PROBLEM TO WORK ON =
Find every line in the listing below that contains the word "from", and copy each of those lines out in full.

SUPPLIED MATERIAL =

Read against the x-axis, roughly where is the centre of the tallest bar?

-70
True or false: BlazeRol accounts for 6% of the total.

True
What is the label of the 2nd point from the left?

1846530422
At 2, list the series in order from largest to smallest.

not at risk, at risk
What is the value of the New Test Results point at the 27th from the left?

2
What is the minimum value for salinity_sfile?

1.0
* * *
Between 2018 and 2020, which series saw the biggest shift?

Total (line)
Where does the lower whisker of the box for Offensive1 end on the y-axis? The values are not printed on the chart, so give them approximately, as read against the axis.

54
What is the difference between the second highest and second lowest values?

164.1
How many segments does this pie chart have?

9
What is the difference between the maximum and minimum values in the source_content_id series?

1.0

RESPONSE AREA =
What is the label of the 2nd point from the left?
At 2, list the series in order from largest to smallest.
What is the value of the New Test Results point at the 27th from the left?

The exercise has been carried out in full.